### Your assignment
Among the lines of the entries below, count those containing the word "scene" and answer with the number only.

### Given records
________
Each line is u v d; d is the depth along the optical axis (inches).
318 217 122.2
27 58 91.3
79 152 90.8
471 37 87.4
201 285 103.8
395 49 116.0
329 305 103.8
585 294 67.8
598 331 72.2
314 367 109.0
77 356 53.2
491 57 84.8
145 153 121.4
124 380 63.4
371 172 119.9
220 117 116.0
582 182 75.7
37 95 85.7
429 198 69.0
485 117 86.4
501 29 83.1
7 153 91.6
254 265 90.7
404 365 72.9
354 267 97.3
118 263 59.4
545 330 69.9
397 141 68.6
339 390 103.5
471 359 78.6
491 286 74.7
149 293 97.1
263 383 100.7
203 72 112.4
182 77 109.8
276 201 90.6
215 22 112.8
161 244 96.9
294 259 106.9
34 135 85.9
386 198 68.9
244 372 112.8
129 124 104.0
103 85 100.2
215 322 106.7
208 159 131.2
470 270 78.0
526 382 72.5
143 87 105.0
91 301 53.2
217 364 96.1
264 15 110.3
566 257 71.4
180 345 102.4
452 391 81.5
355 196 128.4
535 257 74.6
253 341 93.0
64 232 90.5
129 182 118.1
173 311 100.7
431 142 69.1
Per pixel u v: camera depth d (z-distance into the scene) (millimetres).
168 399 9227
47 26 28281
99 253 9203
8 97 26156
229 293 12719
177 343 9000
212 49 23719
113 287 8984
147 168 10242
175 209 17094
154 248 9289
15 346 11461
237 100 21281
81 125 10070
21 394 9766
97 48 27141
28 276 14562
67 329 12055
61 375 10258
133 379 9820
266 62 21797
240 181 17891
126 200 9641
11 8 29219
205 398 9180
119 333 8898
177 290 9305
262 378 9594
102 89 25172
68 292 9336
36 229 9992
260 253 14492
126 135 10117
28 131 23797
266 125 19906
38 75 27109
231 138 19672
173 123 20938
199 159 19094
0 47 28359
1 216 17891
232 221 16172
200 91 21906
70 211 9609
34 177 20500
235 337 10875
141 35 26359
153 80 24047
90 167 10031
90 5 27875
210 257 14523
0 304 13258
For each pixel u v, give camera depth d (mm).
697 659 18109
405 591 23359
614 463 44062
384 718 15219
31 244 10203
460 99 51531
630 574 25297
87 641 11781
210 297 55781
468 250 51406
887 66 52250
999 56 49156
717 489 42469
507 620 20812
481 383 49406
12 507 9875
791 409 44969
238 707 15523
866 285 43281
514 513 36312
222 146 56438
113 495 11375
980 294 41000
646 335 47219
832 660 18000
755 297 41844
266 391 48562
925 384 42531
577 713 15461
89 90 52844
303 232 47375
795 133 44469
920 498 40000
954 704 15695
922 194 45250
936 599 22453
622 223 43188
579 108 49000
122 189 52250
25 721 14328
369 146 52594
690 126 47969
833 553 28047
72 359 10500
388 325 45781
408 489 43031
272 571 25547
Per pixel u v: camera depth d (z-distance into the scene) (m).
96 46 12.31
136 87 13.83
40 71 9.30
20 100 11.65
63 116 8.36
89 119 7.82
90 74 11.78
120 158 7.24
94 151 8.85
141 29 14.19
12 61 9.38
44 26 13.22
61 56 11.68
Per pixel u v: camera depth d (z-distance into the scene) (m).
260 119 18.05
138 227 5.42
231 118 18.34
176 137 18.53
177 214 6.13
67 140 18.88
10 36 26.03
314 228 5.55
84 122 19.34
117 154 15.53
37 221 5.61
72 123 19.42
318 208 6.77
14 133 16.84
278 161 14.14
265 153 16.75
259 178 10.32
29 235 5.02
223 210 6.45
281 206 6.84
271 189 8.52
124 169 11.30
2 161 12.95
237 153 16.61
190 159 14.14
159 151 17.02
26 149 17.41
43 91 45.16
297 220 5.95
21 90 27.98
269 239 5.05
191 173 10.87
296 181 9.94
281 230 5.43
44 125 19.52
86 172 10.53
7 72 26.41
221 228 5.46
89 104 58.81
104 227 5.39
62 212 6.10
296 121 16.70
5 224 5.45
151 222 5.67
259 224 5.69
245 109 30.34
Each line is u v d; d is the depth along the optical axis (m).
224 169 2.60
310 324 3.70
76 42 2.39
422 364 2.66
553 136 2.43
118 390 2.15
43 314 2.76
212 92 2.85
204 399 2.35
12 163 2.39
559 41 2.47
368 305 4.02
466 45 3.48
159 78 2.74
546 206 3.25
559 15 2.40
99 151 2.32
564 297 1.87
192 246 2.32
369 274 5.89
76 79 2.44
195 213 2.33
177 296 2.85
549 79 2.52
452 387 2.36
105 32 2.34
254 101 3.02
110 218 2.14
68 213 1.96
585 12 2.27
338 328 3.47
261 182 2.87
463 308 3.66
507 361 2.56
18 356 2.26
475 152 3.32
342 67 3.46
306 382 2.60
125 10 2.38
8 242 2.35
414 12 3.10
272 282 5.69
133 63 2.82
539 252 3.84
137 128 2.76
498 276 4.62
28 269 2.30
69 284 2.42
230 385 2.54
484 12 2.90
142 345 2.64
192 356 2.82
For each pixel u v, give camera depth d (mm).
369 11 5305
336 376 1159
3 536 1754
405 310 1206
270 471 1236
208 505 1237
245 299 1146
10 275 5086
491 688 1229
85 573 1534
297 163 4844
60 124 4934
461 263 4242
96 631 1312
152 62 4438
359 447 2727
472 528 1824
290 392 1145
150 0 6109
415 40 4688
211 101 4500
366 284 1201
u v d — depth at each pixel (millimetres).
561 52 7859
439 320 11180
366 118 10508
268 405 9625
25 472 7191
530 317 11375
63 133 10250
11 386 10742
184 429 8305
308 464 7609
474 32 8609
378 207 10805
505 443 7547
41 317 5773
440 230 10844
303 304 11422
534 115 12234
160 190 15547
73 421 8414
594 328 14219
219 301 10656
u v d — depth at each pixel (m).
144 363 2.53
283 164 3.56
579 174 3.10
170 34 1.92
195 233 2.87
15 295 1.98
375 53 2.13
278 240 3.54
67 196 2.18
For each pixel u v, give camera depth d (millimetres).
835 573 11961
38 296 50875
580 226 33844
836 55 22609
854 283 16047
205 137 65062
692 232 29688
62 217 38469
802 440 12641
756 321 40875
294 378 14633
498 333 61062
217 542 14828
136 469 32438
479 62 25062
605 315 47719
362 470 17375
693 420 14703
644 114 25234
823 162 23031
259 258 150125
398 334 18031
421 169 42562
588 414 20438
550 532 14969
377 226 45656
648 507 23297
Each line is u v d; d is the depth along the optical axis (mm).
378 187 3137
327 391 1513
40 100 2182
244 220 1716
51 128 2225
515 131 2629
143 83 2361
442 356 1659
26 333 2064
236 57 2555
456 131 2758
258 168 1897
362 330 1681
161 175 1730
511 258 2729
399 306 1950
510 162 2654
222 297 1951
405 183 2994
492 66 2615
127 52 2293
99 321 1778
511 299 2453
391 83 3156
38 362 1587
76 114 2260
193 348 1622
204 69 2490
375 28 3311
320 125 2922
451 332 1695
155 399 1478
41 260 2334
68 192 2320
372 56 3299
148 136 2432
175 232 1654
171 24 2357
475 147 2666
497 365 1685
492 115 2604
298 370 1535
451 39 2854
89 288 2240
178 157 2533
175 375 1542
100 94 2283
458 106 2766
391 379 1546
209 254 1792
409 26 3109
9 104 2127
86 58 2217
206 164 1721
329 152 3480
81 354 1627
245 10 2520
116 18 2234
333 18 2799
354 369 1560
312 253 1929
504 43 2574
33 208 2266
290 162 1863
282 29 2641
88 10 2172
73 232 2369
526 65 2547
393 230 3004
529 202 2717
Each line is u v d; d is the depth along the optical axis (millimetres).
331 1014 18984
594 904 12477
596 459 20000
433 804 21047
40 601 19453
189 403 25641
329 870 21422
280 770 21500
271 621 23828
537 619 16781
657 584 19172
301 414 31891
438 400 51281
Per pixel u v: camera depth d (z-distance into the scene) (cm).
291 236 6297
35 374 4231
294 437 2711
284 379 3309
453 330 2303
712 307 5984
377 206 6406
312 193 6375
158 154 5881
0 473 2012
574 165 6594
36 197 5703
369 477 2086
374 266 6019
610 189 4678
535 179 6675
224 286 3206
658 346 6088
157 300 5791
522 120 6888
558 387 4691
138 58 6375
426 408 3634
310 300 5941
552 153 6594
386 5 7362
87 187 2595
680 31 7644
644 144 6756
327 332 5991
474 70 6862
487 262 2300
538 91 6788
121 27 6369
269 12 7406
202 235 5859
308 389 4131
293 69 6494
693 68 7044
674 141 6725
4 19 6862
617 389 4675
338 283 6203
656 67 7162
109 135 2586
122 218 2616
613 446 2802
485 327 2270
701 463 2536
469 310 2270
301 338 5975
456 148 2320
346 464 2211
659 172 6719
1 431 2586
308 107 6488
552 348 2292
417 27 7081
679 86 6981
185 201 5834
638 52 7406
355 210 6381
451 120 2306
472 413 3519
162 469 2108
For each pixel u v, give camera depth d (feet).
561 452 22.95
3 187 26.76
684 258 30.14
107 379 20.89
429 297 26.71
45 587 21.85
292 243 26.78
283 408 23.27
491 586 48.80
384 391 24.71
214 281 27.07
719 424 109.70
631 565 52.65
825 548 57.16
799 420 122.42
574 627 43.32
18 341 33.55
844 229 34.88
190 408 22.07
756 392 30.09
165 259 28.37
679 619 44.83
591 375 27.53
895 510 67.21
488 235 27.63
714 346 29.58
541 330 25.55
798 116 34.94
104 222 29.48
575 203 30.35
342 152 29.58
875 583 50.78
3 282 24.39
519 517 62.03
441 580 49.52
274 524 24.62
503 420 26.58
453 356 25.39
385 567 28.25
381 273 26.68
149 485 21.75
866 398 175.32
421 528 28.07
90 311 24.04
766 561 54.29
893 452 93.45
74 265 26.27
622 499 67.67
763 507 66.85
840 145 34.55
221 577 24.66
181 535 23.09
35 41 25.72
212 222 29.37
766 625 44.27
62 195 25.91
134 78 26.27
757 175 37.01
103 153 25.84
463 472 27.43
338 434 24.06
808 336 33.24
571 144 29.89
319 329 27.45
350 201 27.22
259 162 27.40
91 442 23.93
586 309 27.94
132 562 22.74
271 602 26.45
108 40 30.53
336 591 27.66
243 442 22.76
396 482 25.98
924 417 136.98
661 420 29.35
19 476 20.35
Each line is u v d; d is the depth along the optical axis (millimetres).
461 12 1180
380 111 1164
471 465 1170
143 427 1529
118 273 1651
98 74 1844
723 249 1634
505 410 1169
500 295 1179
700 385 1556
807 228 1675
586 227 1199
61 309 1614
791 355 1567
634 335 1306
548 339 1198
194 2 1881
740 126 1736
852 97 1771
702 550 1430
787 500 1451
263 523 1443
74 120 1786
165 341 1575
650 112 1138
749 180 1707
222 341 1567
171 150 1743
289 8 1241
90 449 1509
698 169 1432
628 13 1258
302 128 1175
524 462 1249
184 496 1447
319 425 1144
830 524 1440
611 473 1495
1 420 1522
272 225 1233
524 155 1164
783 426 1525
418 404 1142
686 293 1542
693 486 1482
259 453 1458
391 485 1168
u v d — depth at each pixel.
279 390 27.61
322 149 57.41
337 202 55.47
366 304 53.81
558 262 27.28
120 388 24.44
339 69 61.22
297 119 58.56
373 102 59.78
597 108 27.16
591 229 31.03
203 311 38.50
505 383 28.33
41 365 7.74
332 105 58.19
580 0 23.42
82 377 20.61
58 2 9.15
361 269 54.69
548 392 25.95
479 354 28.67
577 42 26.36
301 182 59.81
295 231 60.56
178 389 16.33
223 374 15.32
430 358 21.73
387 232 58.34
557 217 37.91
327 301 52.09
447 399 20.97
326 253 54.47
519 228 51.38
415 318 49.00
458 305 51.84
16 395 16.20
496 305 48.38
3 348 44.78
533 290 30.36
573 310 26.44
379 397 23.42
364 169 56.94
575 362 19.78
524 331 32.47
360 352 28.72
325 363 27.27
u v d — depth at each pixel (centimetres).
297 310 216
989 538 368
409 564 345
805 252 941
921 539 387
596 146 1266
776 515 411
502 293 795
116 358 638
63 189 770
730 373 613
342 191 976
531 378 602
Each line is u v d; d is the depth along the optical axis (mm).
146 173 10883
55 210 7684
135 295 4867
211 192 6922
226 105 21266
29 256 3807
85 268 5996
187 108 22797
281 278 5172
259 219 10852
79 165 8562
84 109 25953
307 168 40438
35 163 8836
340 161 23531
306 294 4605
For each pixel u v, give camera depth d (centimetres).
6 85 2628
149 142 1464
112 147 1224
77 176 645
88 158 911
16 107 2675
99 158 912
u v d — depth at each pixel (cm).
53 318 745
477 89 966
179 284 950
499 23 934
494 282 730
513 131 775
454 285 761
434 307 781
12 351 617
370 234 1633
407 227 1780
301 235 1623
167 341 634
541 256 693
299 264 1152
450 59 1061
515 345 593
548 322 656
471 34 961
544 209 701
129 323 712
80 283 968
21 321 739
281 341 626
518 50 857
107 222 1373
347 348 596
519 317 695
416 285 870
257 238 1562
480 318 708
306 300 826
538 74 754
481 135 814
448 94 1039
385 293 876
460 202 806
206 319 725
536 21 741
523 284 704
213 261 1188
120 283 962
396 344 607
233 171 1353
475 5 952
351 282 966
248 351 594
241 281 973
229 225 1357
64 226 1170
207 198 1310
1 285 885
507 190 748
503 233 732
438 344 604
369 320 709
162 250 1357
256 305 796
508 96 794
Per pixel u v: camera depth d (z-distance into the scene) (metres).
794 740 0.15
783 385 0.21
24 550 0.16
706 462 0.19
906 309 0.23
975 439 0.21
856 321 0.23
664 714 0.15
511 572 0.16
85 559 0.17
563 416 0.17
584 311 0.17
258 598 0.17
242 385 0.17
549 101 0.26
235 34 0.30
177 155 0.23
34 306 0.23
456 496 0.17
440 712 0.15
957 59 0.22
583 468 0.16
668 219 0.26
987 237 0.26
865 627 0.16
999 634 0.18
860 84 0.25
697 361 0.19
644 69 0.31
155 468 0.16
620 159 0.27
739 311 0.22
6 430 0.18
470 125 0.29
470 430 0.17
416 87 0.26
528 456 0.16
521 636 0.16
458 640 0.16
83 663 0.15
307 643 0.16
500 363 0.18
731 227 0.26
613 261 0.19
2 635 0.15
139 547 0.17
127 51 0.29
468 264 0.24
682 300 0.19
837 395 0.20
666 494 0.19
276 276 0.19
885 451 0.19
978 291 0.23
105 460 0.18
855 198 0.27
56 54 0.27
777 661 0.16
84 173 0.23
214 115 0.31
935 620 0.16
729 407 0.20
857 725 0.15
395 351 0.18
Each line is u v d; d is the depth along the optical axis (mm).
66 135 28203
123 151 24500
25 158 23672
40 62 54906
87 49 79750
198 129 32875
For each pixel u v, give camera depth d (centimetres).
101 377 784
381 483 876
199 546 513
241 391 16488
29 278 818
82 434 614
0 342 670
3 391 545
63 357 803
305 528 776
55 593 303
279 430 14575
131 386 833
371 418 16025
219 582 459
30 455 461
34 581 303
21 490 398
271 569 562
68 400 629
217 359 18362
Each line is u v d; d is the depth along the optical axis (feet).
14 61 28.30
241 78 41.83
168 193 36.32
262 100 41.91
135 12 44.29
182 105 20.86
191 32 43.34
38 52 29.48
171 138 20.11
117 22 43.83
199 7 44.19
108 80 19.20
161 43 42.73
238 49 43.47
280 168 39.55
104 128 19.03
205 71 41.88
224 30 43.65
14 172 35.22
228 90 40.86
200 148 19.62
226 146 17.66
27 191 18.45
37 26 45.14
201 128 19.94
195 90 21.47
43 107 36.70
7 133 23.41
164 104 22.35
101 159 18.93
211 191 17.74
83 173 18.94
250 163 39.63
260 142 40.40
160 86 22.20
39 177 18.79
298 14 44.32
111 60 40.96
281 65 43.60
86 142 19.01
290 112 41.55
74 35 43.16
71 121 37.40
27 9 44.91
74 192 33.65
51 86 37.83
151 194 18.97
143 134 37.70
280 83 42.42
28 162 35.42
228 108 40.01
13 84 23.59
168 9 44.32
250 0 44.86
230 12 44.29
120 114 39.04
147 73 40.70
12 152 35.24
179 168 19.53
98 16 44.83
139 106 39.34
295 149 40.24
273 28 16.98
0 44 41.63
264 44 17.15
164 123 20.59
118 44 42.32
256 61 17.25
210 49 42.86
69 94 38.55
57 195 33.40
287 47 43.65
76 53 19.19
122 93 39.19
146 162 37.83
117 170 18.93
________
### Solution to this task
5